Anne Stewart is urging dog-lovers to do their homework if considering buying a pet rescued from overseas.
More than 1.2 million dogs have been bought in the UK in lockdown but amid the soaring demand animal charity the SSPCA has warned rescue centres are almost full after a 134% rise in abandoned pets.
Anne, from Macduff, Aberdeenshire, paid £360 for a Spanish rescue dog from Nairn-based service Save The Dogz last Christmas. Abandoned dogs are a huge problem in Spain where thousands are destroyed every year.
“After agreeing to the adoption and once told that the animal was dog and child-friendly, I was made aware there had been no time to do a cat test. I was still happy to proceed,” said Anne. The female dog, Seta, was fine on the first night as it was tired from travelling.

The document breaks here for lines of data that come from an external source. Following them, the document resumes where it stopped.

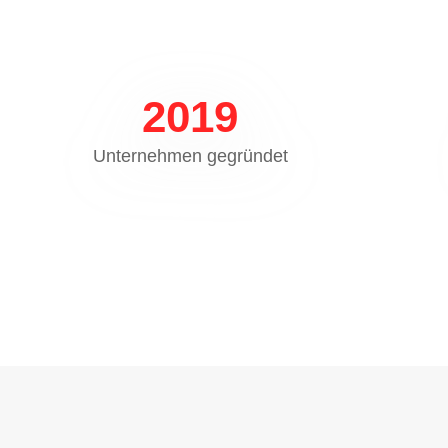
2019
Unternehmen gegründet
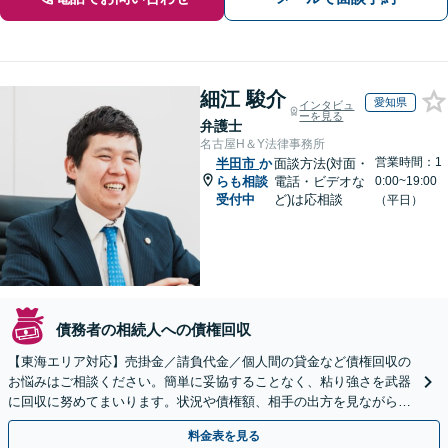
細江 駿介
愛知県
インタビュ
ーを見る
弁護士
名古屋H＆Y法律事務所
営業時間：1
半田市
か
面談方法(対面・
らも相談
電話・ビデオな
0:00~19:00
受付中
ど)は応相談
（平日）
債務者の相続人への債権回収
【東海エリア対応】売掛金／請負代金／個人間の貸金など債権回収の
お悩みはご相談ください。簡単に妥協することなく、粘り強さを武器
に回収に努めてまいります。状況や債権額、相手の出方を見ながら、
効果的な方法を臨機応変に対応いたします【土日祝対応可】
料金表を見る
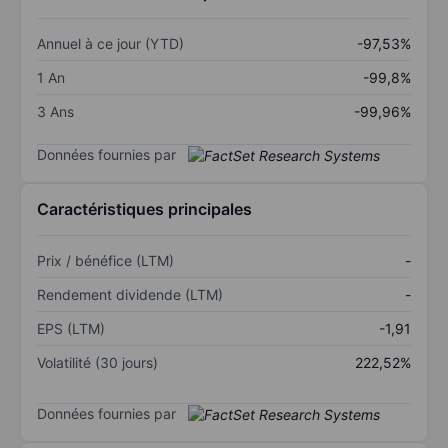
Annuel à ce jour (YTD)
-97,53%
1 An
-99,8%
3 Ans
-99,96%
Données fournies par
Caractéristiques principales
Prix / bénéfice (LTM)
-
Rendement dividende (LTM)
-
EPS (LTM)
-1,91
Volatilité (30 jours)
222,52%
Données fournies par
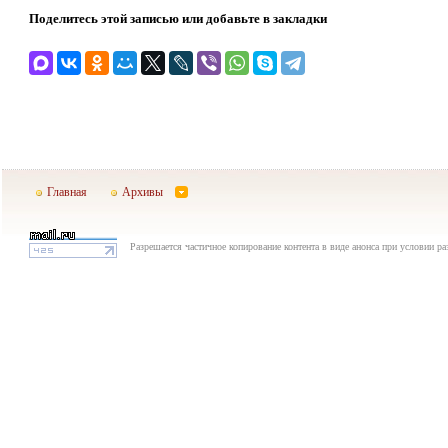
Поделитесь этой записью или добавьте в закладки
Главная
Архивы
Разрешается частичное копирование контента в виде анонса при условии р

“But from the next day, with no warning she started viciously attacking my other dog all the time,” said Anne.
“She would launch herself on to Shyla, have her on her back and was going for her neck. Shyla would be screaming and Seta wouldn’t let go until I pulled her off. It ended up with Shyla stopping eating or being sick when she did eat, messing in the house and just living and sleeping on the dining table.
“Seta was lovely towards me but not to my dog. I worried what she would be like with any other dog, or with children, as I have grandchildren.”
When Anne took Seta to be registered a vet described the dog as “very dominant”, and was surprised it wasn’t more timid after travelling to a new environment.
“Six days after I received Seta I gave her back to Jenn Johnson, the lady who rescues the animals,” said Anne. “I felt out of my depth having to deal with a dog as aggressive as this.”
Anne was dismayed when told she would only receive the £90 adoption fee back and could not be refunded for transport fees.
“I did not think this was right as I was never made aware of this before adoption,” she said.
“If I had known there would be problems I would have gone for a local rescue dog instead, as you have to meet the dogs in question on a few occasions with your own dog to make sure they get on.”
Anne said she tried to further contact Save The Dogz by email and letter to ask for her money back but had no joy.
After Anne complained further, she was eventually offered her money back but in £20 monthly instalments over about a year and a half. “I have yet to accept or decline this offer,” said the dog owner.
Jenn Johnson insisted the rescue dog was safe to be around other pets when it was delivered and said it had now been rehomed. She said she had offered to pay Anne back at £20 per month as a gesture of goodwill.
“I don’t believe that the dog was overly aggressive, it just did not have enough time to get settled after a long journey from Spain,” she said. “I usually give clients a contract that states the transport fees are non-returnable but unfortunately no contract was signed in this case.
“Over the past nine years I have homed more than 3,000 dogs and have rarely had issues. I don’t make a fortune from rehoming dogs. I do this off my own back and cover a lot of expenses myself.
“We simply can’t afford to refund transport fees. The transport fees were used on that dog’s trip. It covers the import forms, my fuel, plus toll and food costs.”
According to animal behaviourist, Nick Jones, from insurers Petplan, some rescue dogs may have behaviour problems that can be addressed with training and patience: “Aggression towards other dogs and people, for example, are key things to watch out for but they can be successfully worked on.”